• Resolved webdevop

    (@webdevop)


    Hello,

    I struggle with this for some time now.
    The forum seems not to have an answer yet.

    Usually this means it is either a very special and complicated problem OR
    it’s so extremely simple that nobody else has a problem with it. ??

    I have a pod named “event” that has a one-to-many-relationship with another pod named “attendee“.
    So I added a multi select relationship field to “event” and a single select relationship field to “attendee”.

    It all works really well.

    When editing an event, the multi select field gives me a “List View input” of attendees assigned to the current event. Nice.
    I can reorder them, edit them, remove them and even add completely new attendees. Very nice.

    BUT:
    Above the attendee list I get an search/dropdown element where I can add existing attendees to the event.

    This list however contains ALL existing attendees. Even those that are already assigned to another event.
    I don’t want to re-assign attendees from their event to the event I’m currently editing.
    It could be a useful feature but I don’t need it.

    So the list should only contain attendees that are either NOT assigned to any event or attendees that are already assigned to my current event.

    So I thought I would simply limit the attendees in the dropdown by adding some conditions to the custom WHERE clause of the field.
    Since the SELECT statement tries to load “attendee” pods at this point, the logical WHERE clause would be “event.ID IS NULL OR event.ID = {???}

    The “{???}” part is what I’m struggling with.
    It should reference the ID of the event I’m currently editing.
    But for some reason I can’t get that reference from the system.

    I tried to do it with magic tags ({@ID} and {@_pod.id} seemed obvious) but none of them worked.

    Do you have an idea if it is achievable at all and if yes how it should be done?

Viewing 6 replies - 1 through 6 (of 6 total)
  • Plugin Author Jory Hogeveen

    (@keraweb)

    Hi @webdevop

    This is not possible through our UI. You’ll need to manually filter the actual query made to the database where you check for an existing event ID.
    As you can imagine, this is considered advanced usage.

    Alternatively you can make both an multi-relationship and allow attendees to be added to multiple events. To be honest, this sounds logical to me ??

    Cheers, Jory

    Thread Starter webdevop

    (@webdevop)

    Hi Jory,

    thanks for your reply.

    It’s a pity.

    I also already thought about making it a ManyToMany relationship.
    But then I would have to make the attendee system wide unique and I could not store information on the attendee that differ from event to event.
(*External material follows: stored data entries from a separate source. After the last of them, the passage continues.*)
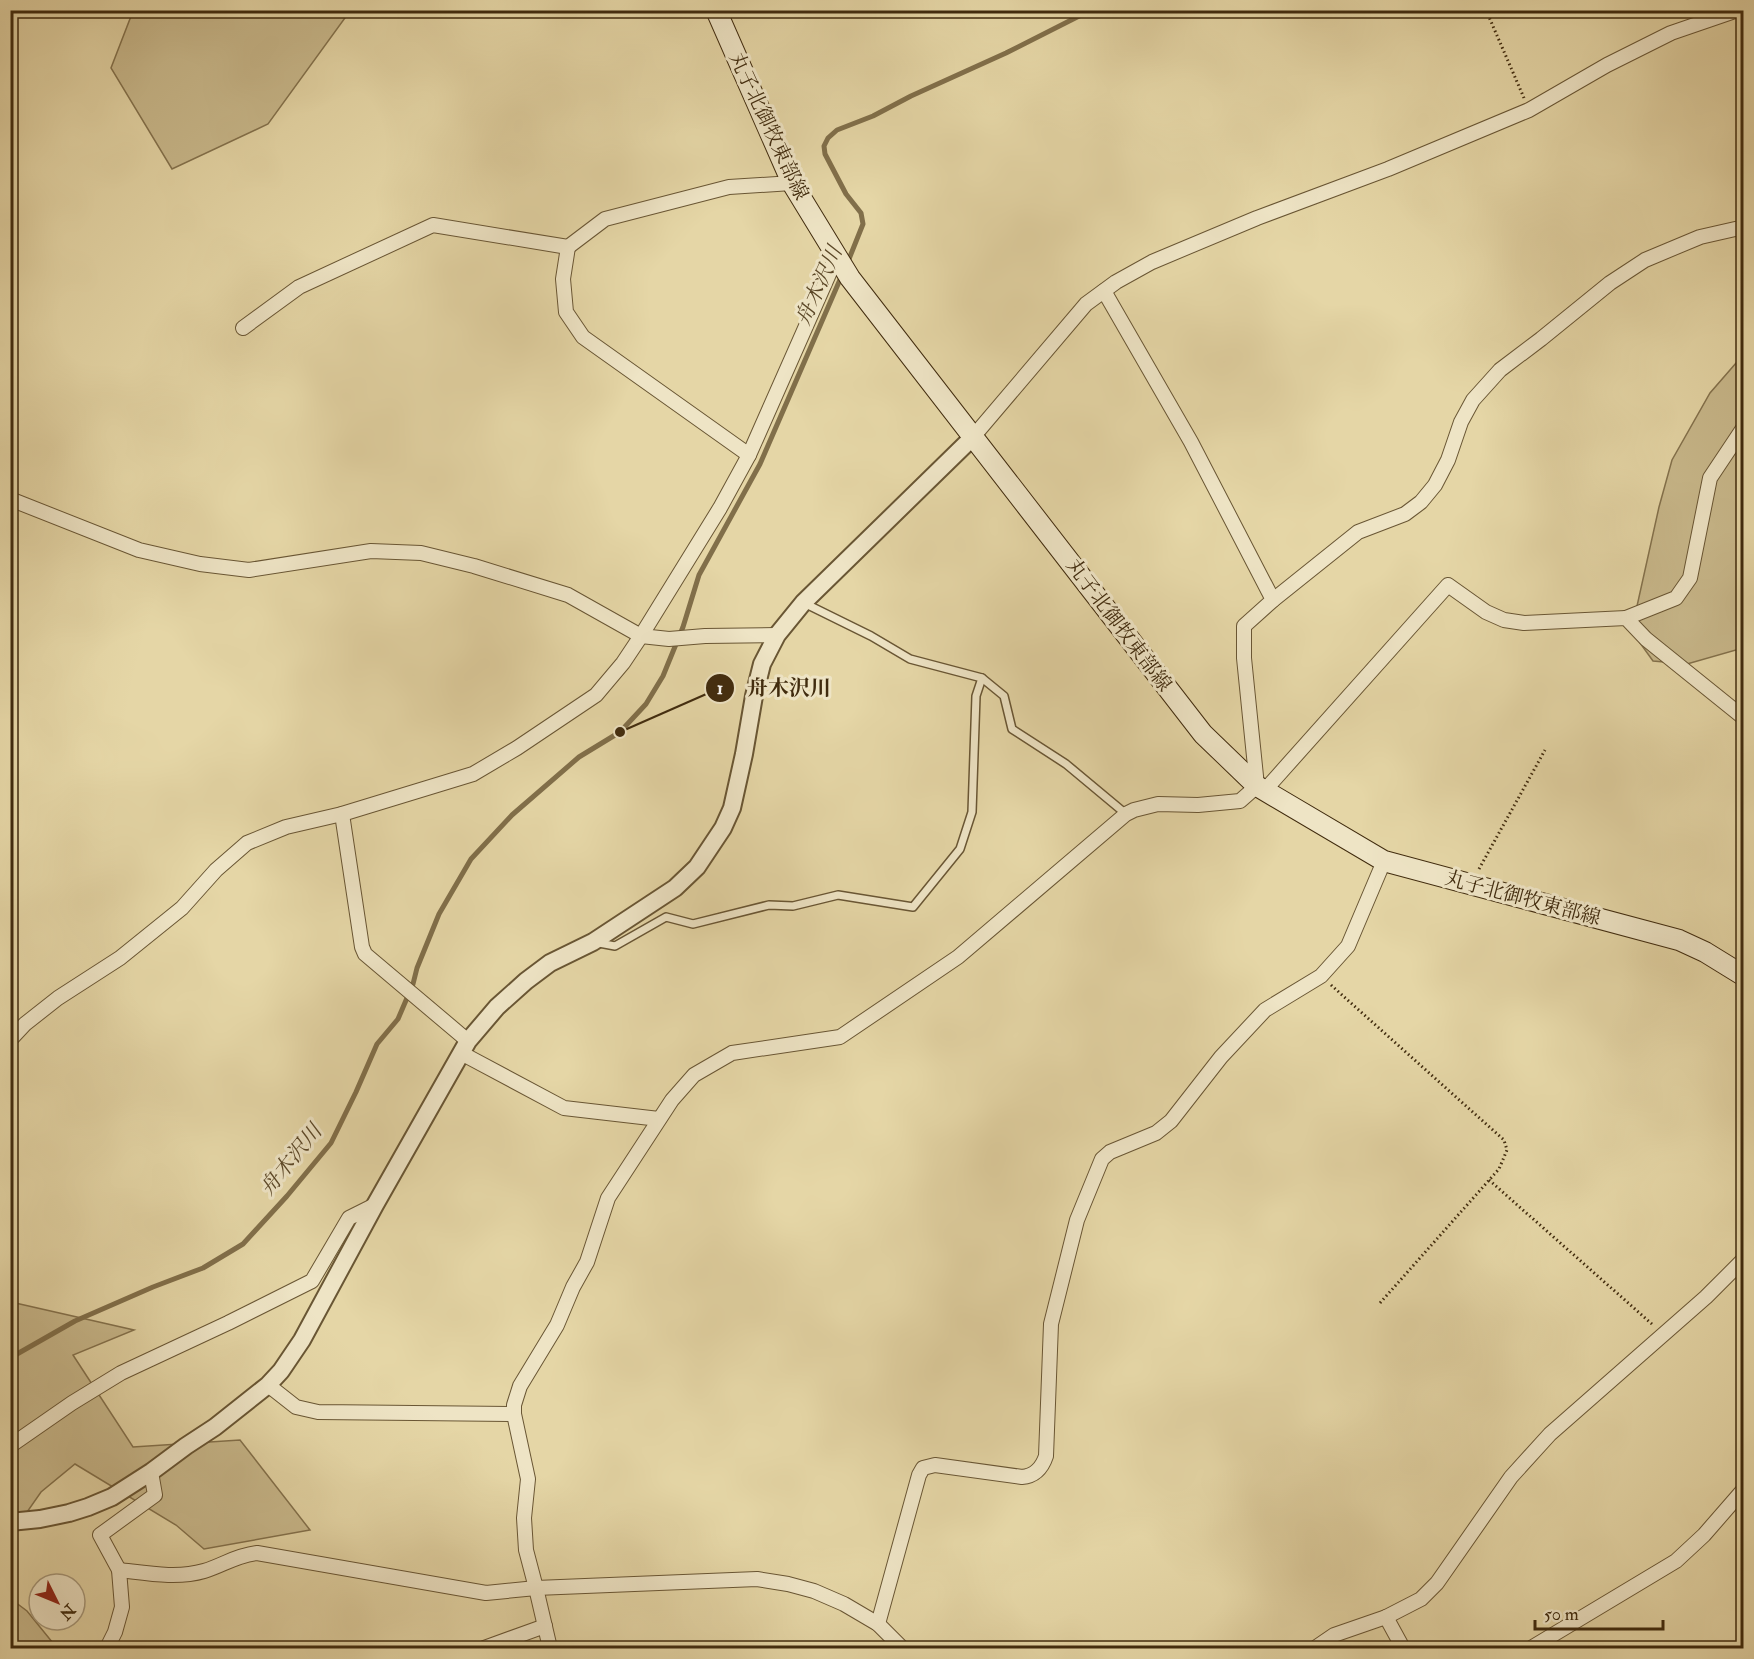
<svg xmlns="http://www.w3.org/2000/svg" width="1754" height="1659" font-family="'IM FELL Double Pica','Noto Serif JP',serif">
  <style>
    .green { fill: #c9b98c; stroke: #84724d; stroke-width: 1.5 }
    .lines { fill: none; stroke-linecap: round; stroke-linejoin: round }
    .stream { stroke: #816f4a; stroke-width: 5 }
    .service-casing { stroke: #695634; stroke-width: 10 }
    .minor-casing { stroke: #695634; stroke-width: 16 }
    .tertiary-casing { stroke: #695634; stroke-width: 20 }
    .secondary-casing { stroke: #402b0e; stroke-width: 22 }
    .path { stroke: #402b0e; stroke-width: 3; stroke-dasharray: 1.5 3; stroke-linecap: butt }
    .service { stroke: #eee4c5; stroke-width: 7 }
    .minor { stroke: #eee4c5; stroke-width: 14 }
    .tertiary { stroke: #eee4c5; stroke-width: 16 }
    .secondary { stroke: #eee4c5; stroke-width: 20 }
    .labels { text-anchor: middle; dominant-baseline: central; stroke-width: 6; stroke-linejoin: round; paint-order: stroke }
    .street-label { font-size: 20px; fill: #402b0e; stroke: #eee4c5 }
    .water-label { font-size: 21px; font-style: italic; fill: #5b4727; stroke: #eee4c5 }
    .leader { fill: none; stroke: #402b0e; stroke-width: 2 }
    .callout-dot { fill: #402b0e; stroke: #eee4c5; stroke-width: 2 }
    .mark-label { font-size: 18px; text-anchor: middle; font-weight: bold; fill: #fff }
    .callout-label { font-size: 21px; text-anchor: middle; font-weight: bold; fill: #402b0e; stroke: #eee4c5; stroke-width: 6; stroke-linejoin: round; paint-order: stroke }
  </style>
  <rect width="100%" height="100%" fill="#e5d6a6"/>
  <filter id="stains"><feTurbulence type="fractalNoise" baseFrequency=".00333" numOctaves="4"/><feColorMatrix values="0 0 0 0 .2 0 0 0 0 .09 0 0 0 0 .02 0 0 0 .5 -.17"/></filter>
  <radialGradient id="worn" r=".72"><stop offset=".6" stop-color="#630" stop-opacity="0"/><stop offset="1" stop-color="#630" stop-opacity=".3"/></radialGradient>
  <!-- green -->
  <g class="green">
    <path d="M133 11V10L350 11 268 124 172 169 111 68Z"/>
    <path d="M1743 355V648L1687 664 1653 661 1640 643 1635 615 1659 507 1672 460 1710 393Z"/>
    <path d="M11 1302 134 1330 73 1355 133 1447 240 1440 310 1530 204 1549 176 1525 75 1464 41 1492 11 1535Z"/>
    <path d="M11 1599 27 1611 57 1648H11Z"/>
  </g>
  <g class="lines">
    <!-- stream -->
    <g class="stream">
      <path d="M847 264 863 224 861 213 846 194 825 154 824 146 828 138 837 130 873 116 911 96 1006 53 1091 10"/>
      <path d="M10 1358 75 1321 153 1287 203 1268 243 1244 287 1196 331 1143 356 1092 377 1044 398 1019 413 984 417 968 439 914 471 859 512 815 579 757 620 732 646 704 663 676 683 627 699 575 760 464 842 275"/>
    </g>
    <!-- service casing -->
    <g class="service-casing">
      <g id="service">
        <path d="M804 603 871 636 910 659 982 678 1004 696 1012 729 1066 764 1126 814"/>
        <path d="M599 943 615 946 666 917 693 924 769 905 793 906 838 895 913 907 960 849 972 812 976 696 982 678"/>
      </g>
    </g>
    <!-- minor casing -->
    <g class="minor-casing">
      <g id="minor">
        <path d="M568 247 563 279 566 312 583 337 749 455"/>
        <path d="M243 328 299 287 433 225 568 247 605 219 729 187 792 183"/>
        <path d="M973 437 1086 304 1116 282 1152 262 1257 218 1388 169 1529 110 1607 65 1671 33 1738 10"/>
        <path d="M10 499 139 550 200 564 249 570 371 551 421 553 474 566 568 595 641 636 669 639 705 636 777 635"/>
        <path d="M1273 600 1358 532 1405 514 1421 502 1435 485 1448 460 1461 422 1473 400 1500 370 1541 339 1610 283 1645 260 1700 237 1744 227"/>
        <path d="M1626 618 1676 598 1690 578 1710 478 1744 427"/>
        <path d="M1265 790 1448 585 1486 612 1504 620 1524 623 1626 618 1646 639 1744 718"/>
        <path d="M342 814 362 947 365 954 468 1041"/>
        <path d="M10 1040 25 1024 58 998 120 958 182 908 216 870 247 843 286 827 342 814 473 774 517 748 596 695 623 663 641 636 720 508 749 455 837 256"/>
        <path d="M461 1053 564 1108 659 1119"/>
        <path d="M268 1385 296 1407 318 1412 514 1414"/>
        <path d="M10 1446 72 1403 121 1373 228 1323 312 1281 349 1218 375 1205"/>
        <path d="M119 1570C146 1573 177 1579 204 1571 224 1565 234 1556 257 1553L486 1593 536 1588 757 1579 788 1584 814 1591 844 1604 878 1624 902 1648"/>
        <path d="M1386 1617 1403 1648"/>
        <path d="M878 1624 919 1475 923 1468 935 1465 1022 1477C1035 1476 1042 1468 1046 1456L1051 1324 1077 1220 1102 1159 1110 1152 1156 1133 1171 1121 1221 1057 1265 1010 1321 976 1348 946 1384 861"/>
        <path d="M107 1648 115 1632 122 1607 119 1570 100 1535 155 1495 151 1472"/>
        <path d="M484 1648 545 1626"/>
        <path d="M550 1648 536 1588 526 1550 524 1518 528 1479 514 1414V1405L520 1386 557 1325 573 1287 587 1262 608 1198 672 1100 694 1075 732 1053 840 1037 958 957 1126 814 1134 810 1158 804 1198 805 1240 801 1257 786 1244 658V626L1273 600 1191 442 1104 291"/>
        <path d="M1315 1648 1334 1635 1386 1617 1421 1599 1437 1583 1511 1477 1550 1434 1706 1297 1744 1259"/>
        <path d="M1531 1648 1676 1561 1704 1535 1744 1489"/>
      </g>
    </g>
    <!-- tertiary casing -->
    <g class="tertiary-casing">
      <path id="tertiary" d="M10 1522 40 1519 69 1513 88 1507 112 1497 151 1472 186 1446 215 1427 268 1385 281 1371 302 1340 375 1205 468 1041 497 1007 526 981 550 963 593 942 675 888 697 867 723 828 732 808 744 754 754 696 762 664 777 635 803 603 973 437"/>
    </g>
    <!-- secondary casing -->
    <g class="secondary-casing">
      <path id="secondary" d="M716 10 792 183 850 278 1203 734 1257 786 1384 861 1679 940 1705 952 1744 976"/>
    </g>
    <!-- path -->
    <g class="path">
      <path d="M1486 10 1524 98"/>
      <path d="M1479 869 1545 750"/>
      <path d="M1331 985 1504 1140 1507 1150 1499 1169 1380 1303"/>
      <path d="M1489 1180 1652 1324"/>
    </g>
    <!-- service -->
    <use href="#service" class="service"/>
    <!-- minor -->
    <use href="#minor" class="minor"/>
    <!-- tertiary -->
    <use href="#tertiary" class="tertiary"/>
    <!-- secondary -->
    <use href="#secondary" class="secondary"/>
  </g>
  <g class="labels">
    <!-- street labels -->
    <g class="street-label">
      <text transform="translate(769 126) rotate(65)">丸子北御牧東部線</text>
      <text transform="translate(1119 625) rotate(53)">丸子北御牧東部線</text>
      <text transform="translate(1523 898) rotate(15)">丸子北御牧東部線</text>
    </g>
    <!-- water labels -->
    <g class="water-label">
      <text transform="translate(819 286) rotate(-66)">舟木沢川</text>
      <text transform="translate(291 1160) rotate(-51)">舟木沢川</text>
    </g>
  </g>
  <!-- callouts -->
  <path class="leader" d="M620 732L720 688"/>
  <g class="callout-dot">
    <circle cx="620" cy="732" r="6"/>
    <circle cx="720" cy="688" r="15"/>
  </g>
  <g class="mark-label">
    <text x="720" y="694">1</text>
  </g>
  <g class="callout-label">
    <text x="789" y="695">舟木沢川</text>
  </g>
  <!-- margin -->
  <rect width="1754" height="1659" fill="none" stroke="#e5d6a6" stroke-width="36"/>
  <rect x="12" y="12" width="1730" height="1635" fill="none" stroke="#402b0e" stroke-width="3"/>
  <rect x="18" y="18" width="1718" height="1623" fill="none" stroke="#402b0e" stroke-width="1.5"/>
  <!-- north arrow -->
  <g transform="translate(57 1602) rotate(133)"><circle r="28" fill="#eee4c5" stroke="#a89a7c" stroke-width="1.5"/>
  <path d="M0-4.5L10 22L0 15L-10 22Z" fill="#8f2418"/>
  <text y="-9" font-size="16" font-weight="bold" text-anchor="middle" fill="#402b0e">N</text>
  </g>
  <!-- scale -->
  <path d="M1535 1620v9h128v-9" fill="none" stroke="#402b0e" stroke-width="3"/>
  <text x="1544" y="1620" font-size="18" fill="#402b0e" stroke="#eee4c5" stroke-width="4.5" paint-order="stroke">50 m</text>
  <rect width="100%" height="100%" filter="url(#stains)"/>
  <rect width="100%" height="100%" fill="url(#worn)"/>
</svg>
    I will keep investigating. Maybe I can do some CSS tricks to hide the unwanted attendees.

    Anyways, the PODS plugin is great. Looking forward to v3.0 ??

    Cheers

    Thread Starter webdevop

    (@webdevop)

    But … um … if you could describe how you would manually filter the SQL query.

    Are there some hooks in the plugin code that I could use to design my own query maybe?

    • This reply was modified 2 years, 6 months ago by webdevop. Reason: corrected typo
    Plugin Author Jory Hogeveen

    (@keraweb)

    Hi @webdevop

    See this function for more info on how Pods handles getting object data: https://github.com/pods-framework/pods/blob/main/classes/fields/pick.php#L2218-L2843

    And then especially this filter: https://github.com/pods-framework/pods/blob/main/classes/fields/pick.php#L2292

    Cheers, Jory

    Thread Starter webdevop

    (@webdevop)

    This looks promising.
    I’ll dig into it.

    Thanks for the pointers. ??

    Thread Starter webdevop

    (@webdevop)

    Hello Jory ( @keraweb ),

    I’m happy to announce that I found a solution:

    function my_filter_pods_attendee_params($params) {
      if ($params['name'] == 'pods_meta_attendee') {
        $id = $params['pod']->id;
        $params['options']['_field_object']->pick_where = "(event.ID IS NULL OR event.ID='".$id."')";
      }
      return $params;
    }
    add_filter('pods_field_pick_object_data_params', 'my_filter_pods_attendee_params', 1, 1);

    It was a bit of a nightmare to figure this out, but it works, so it can’t be completely wrong. ??

Viewing 6 replies - 1 through 6 (of 6 total)
  • The topic ‘WHERE clause for field of the “one” side of a OneToMany relationship’ is closed to new replies.